By Philip Eaton, President

At a Point of Profound Cultural Transition, SPU is Called to Leadership

For several years now we have intensely focused our energies on reshaping Seattle Pacific University. We live in a time of extraordinary change when all institutions are either reshaping themselves or gasping for life in the backwaters of irrelevancy. We will not go there. We have sought to find the compelling vision that must draw us into the future. Such an effort requires clarity of focus, a strong set of core values, a certain direction and, of course, a plan of action.

"Engaging the Culture/Changing the World" -- that's what we call our vision, and we believe we are on the right track. And the vision unfolds. In the months ahead we will be sharing a dazzling array of accomplishments from all across the spectrum of our vision.

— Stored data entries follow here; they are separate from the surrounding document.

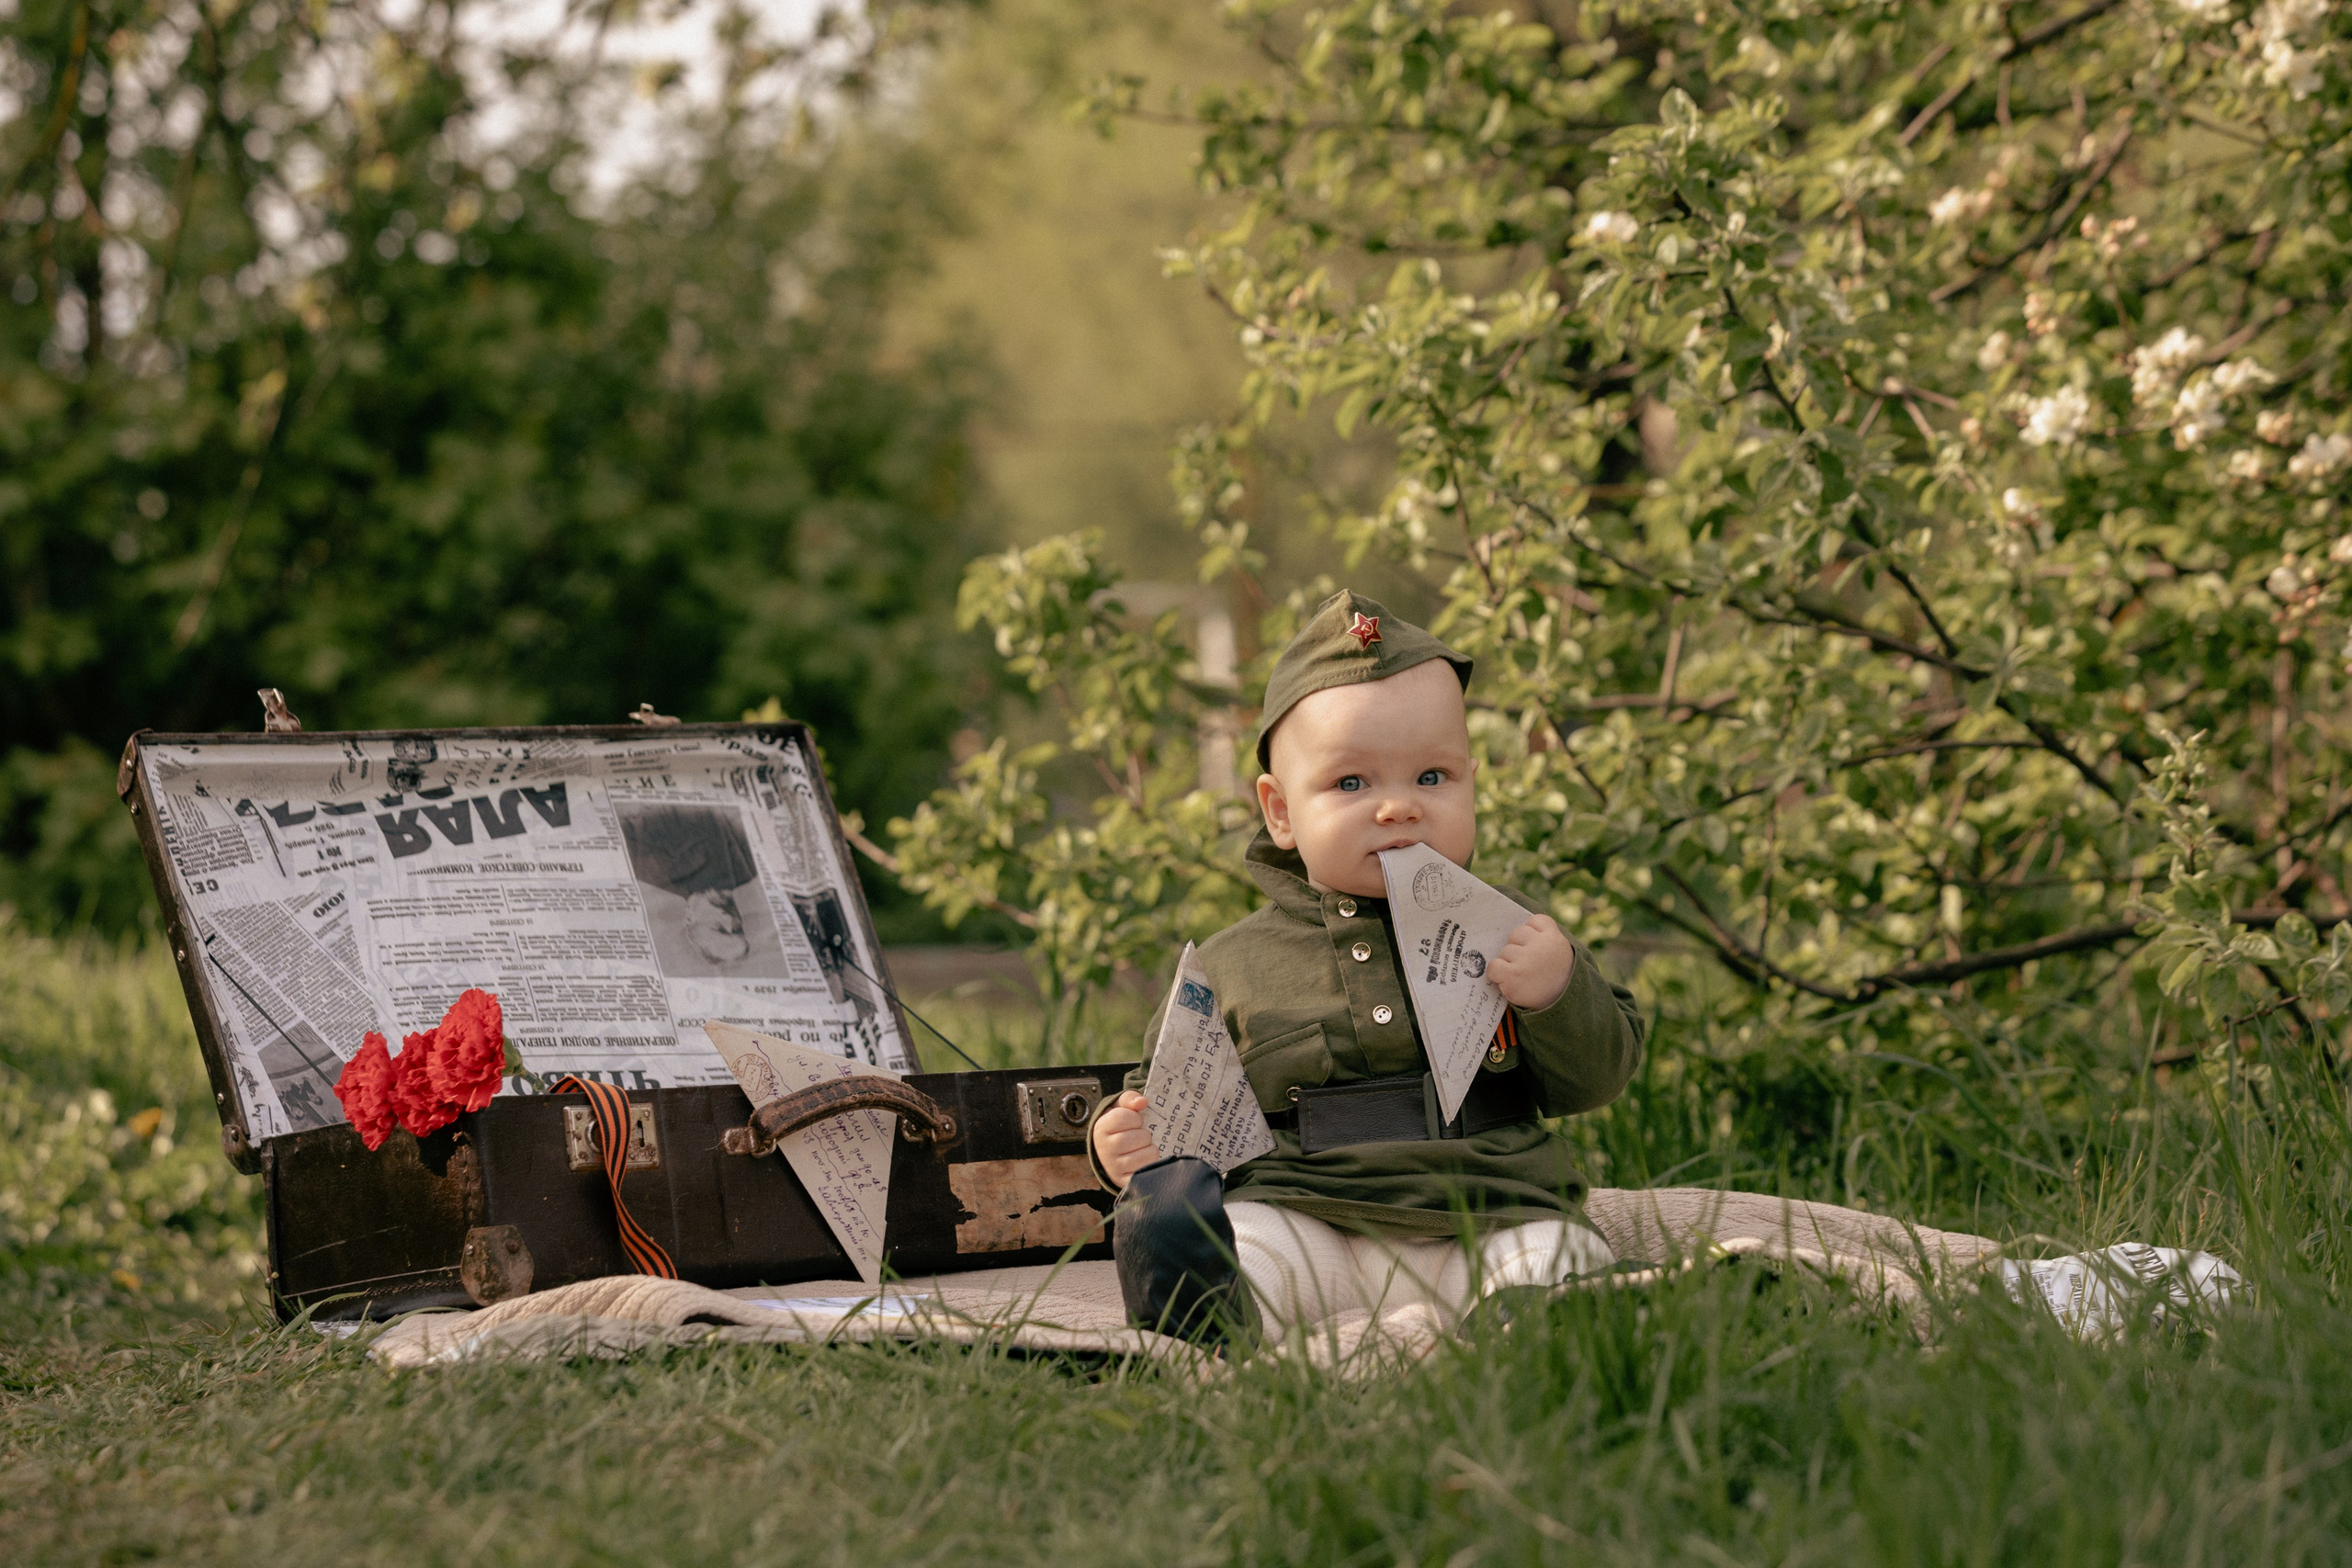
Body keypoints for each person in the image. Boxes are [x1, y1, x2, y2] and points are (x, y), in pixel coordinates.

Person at [1088, 590, 1645, 1342]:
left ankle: (1534, 1322)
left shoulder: (1509, 932)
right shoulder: (1232, 964)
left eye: (1432, 778)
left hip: (1488, 1210)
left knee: (1554, 1253)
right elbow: (1158, 1097)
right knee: (1246, 1246)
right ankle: (1208, 1309)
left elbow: (1599, 1077)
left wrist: (1557, 989)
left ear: (1471, 781)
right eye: (1352, 784)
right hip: (1305, 1213)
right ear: (1281, 812)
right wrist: (1116, 1140)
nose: (1398, 808)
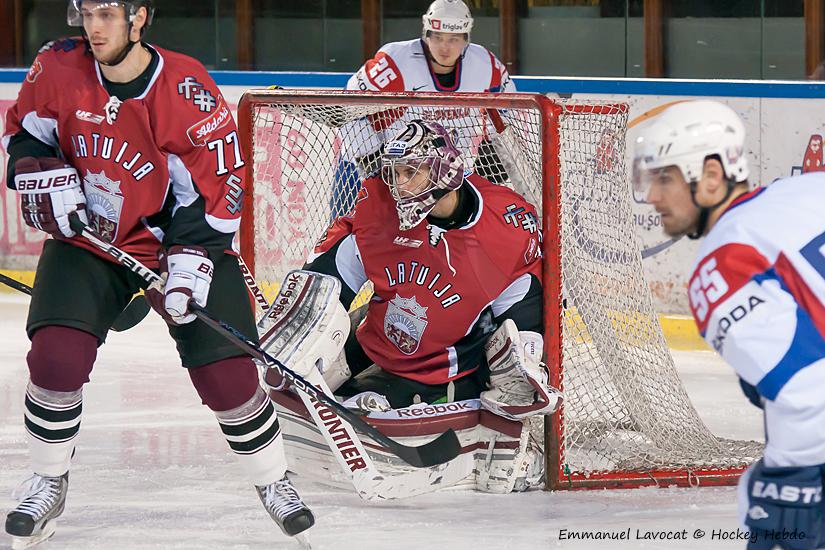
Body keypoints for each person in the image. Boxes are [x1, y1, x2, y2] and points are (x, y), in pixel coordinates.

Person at [2, 1, 313, 547]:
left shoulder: (185, 86)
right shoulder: (57, 67)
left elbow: (223, 187)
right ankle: (47, 480)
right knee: (55, 358)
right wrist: (42, 173)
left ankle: (273, 482)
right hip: (92, 241)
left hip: (181, 243)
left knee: (229, 378)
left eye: (106, 14)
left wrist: (189, 262)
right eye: (85, 13)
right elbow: (24, 140)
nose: (93, 28)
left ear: (138, 17)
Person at [633, 100, 825, 549]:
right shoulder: (809, 192)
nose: (652, 196)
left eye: (665, 178)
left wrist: (788, 488)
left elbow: (808, 392)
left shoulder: (724, 262)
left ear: (713, 176)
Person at [301, 118, 561, 420]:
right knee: (301, 381)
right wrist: (306, 311)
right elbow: (335, 270)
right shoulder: (380, 206)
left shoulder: (506, 225)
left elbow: (526, 305)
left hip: (441, 366)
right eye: (395, 173)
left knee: (362, 407)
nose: (399, 186)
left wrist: (523, 363)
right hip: (375, 336)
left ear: (443, 172)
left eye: (410, 172)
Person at [333, 0, 516, 217]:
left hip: (445, 185)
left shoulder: (487, 67)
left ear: (467, 38)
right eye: (437, 37)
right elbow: (347, 110)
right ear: (426, 33)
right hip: (371, 175)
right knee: (348, 245)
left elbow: (509, 120)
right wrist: (374, 163)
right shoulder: (395, 61)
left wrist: (495, 161)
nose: (445, 47)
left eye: (454, 39)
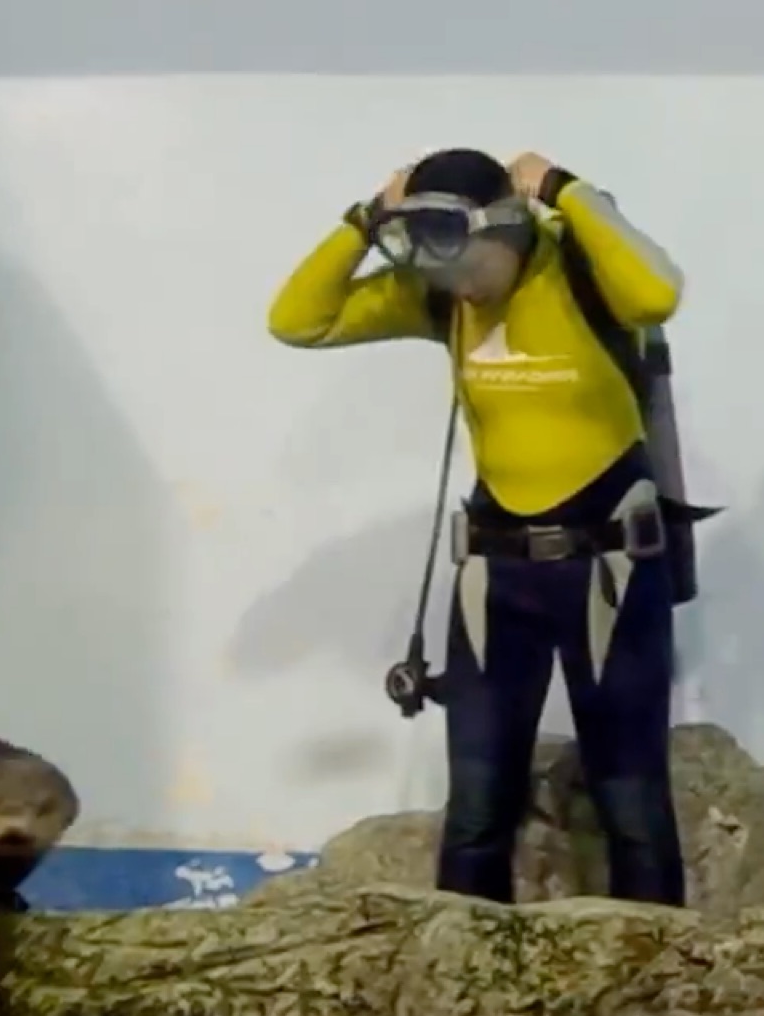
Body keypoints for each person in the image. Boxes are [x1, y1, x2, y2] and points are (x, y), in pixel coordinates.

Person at [268, 147, 691, 907]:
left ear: (510, 228)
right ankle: (457, 981)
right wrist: (364, 220)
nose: (458, 283)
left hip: (611, 571)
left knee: (631, 799)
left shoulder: (581, 275)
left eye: (466, 259)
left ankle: (656, 993)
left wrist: (566, 190)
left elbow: (657, 295)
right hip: (496, 578)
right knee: (475, 808)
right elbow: (296, 321)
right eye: (435, 265)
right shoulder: (441, 296)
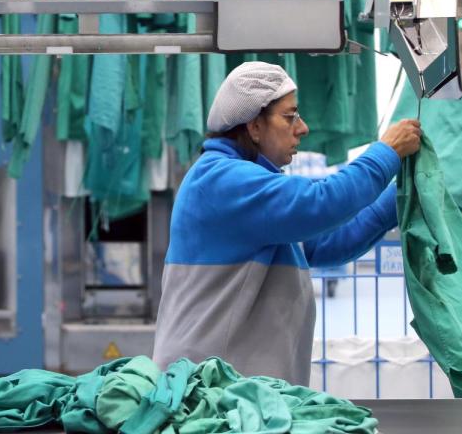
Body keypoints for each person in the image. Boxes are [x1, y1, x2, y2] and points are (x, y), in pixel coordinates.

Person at [152, 61, 421, 386]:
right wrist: (386, 152)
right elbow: (320, 202)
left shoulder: (249, 191)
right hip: (209, 394)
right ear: (253, 127)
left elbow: (328, 242)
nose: (303, 127)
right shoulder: (221, 180)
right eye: (290, 116)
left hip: (234, 392)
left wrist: (405, 194)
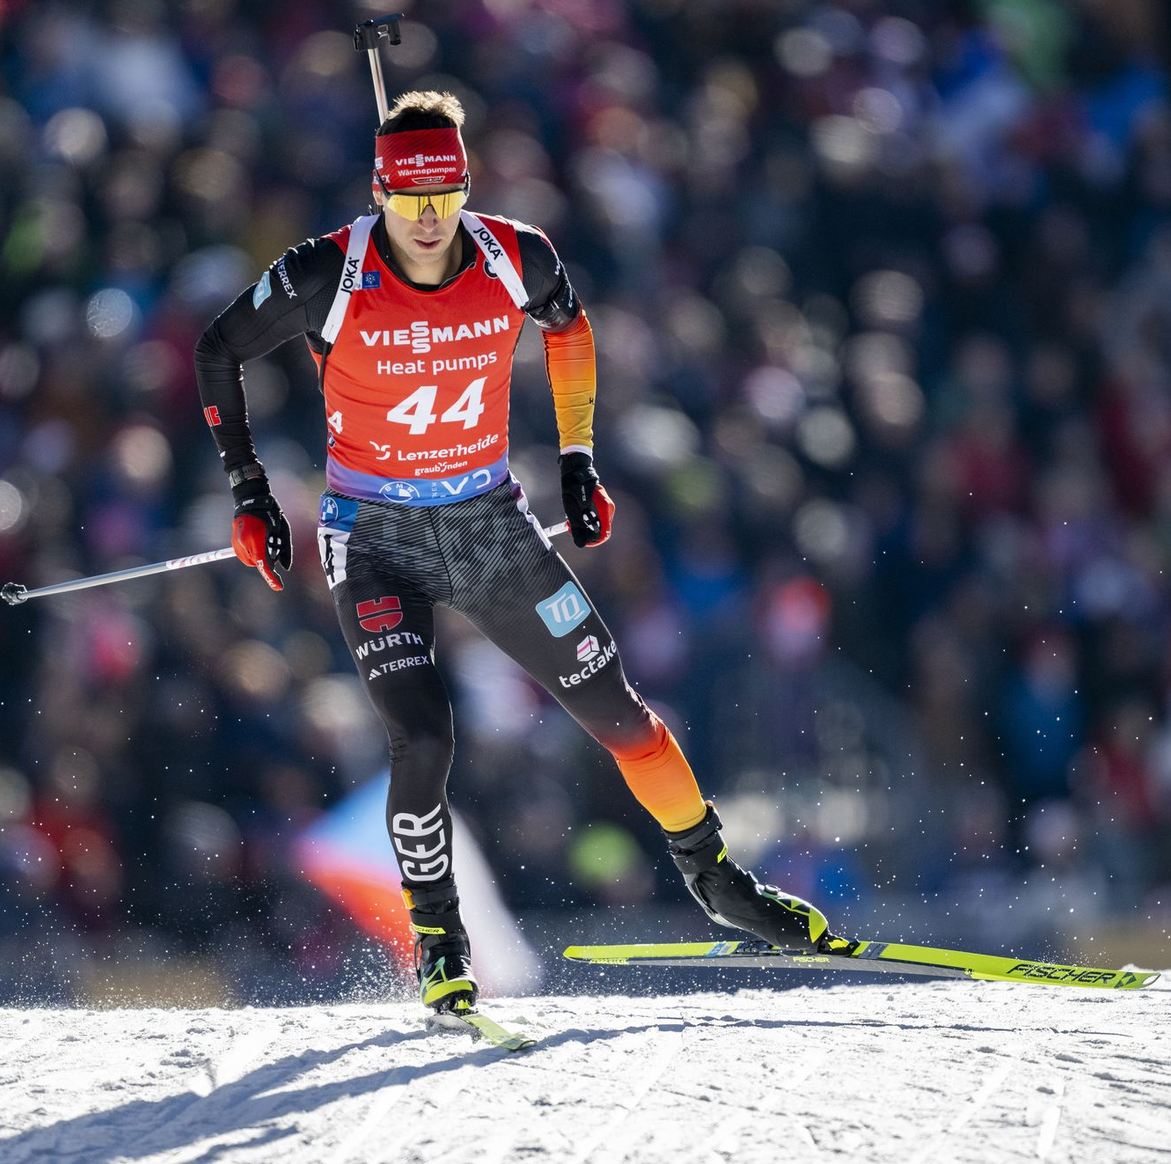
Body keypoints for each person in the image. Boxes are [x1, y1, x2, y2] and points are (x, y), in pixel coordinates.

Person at [195, 91, 834, 1015]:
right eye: (406, 198)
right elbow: (217, 350)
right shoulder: (324, 272)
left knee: (623, 714)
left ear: (464, 185)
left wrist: (577, 456)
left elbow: (569, 332)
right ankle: (439, 938)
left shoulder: (515, 254)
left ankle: (717, 879)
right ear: (379, 192)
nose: (424, 217)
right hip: (375, 539)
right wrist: (250, 490)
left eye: (442, 193)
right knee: (424, 736)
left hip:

But while I will be the first to celebrate the accomplishments of our good people, I want to make sure we keep the vision out in front of us. I will always be asking the question: "Why do we do what we do at Seattle Pacific?"

I am tremendously fascinated and at times alarmed by what is happening in our culture today. Thomas Oden has recently written that we live in a time of remarkable cultural transition. One culture is dying and another struggles to be born, and we live in the huge gap in between. For two hundred years the world view we call modernism -- characterized by radical individualism, reductive empiricism, moral relativism, narcissistic hedonism and the marginalizing of faith -- has defined the way we look at things. Now it is unraveling, sometimes with devastating, frightening consequences.

And what will take its place? Oden suggests that what we call postmodernism is really only a severe critique of modernism. No new culture has yet emerged to tell the story of who we are and where we think we are going. Cultural drift can be a dangerous thing.

The big question, perhaps the most important question, emerges: Who will step into the gap to give direction, vision and leadership? How will this new culture, not yet formed, be shaped? And by whom?

In this time of transition, we need leaders. But I grow more convinced all the time that we need a new kind of leader. We live in a time when leaders need to understand not just the tools of technology, not just the leverage that money can bring, not just the means of being most productive, but how to shape lives of meaning. We need leaders who can bring hope. We need leaders who can bring moral vision. We need leaders who can bring us together.

"We live at a time of cultural crisis," says the New Testament scholar N.T. Wright. "At the moment I don't hear anyone out there pointing a way forward out of the postmodern morass...." I agree. Where are we going to find direction? Who will be the leaders that will step forward to bring hope and meaning and healing to our communities, our organizations and our world?

Well, here is the answer. In Wright's words again, "The gospel of Jesus points us and indeed urges us to be at the leading edge of the whole culture, articulating in story and music and art and philosophy and education and poetry and politics and theology and even, heaven help us, biblical studies, a world view that will mount the historically rooted Christian challenge to both modernity and postmodernity, leading the way into the postmodern world with joy and humor and gentleness and good judgment and true wisdom." This says it all for me. This is precisely what we are trying to do at Seattle Pacific. This is our vision.

And then Wright concludes with this challenge: "I believe we face the question: If not now, then when? And if we are grasped by this vision, we may also hear the question: If not us, then who? And if the gospel of Jesus is not the key to this task, then what is?"

These questions define precisely for Seattle Pacific the extraordinary opportunity and the profound challenges we accept for our future. We intend to be right at that "leading edge of the whole culture" bringing vision, hope and the healing of the gospel of Jesus. We are lifting up our vision for such a time as this.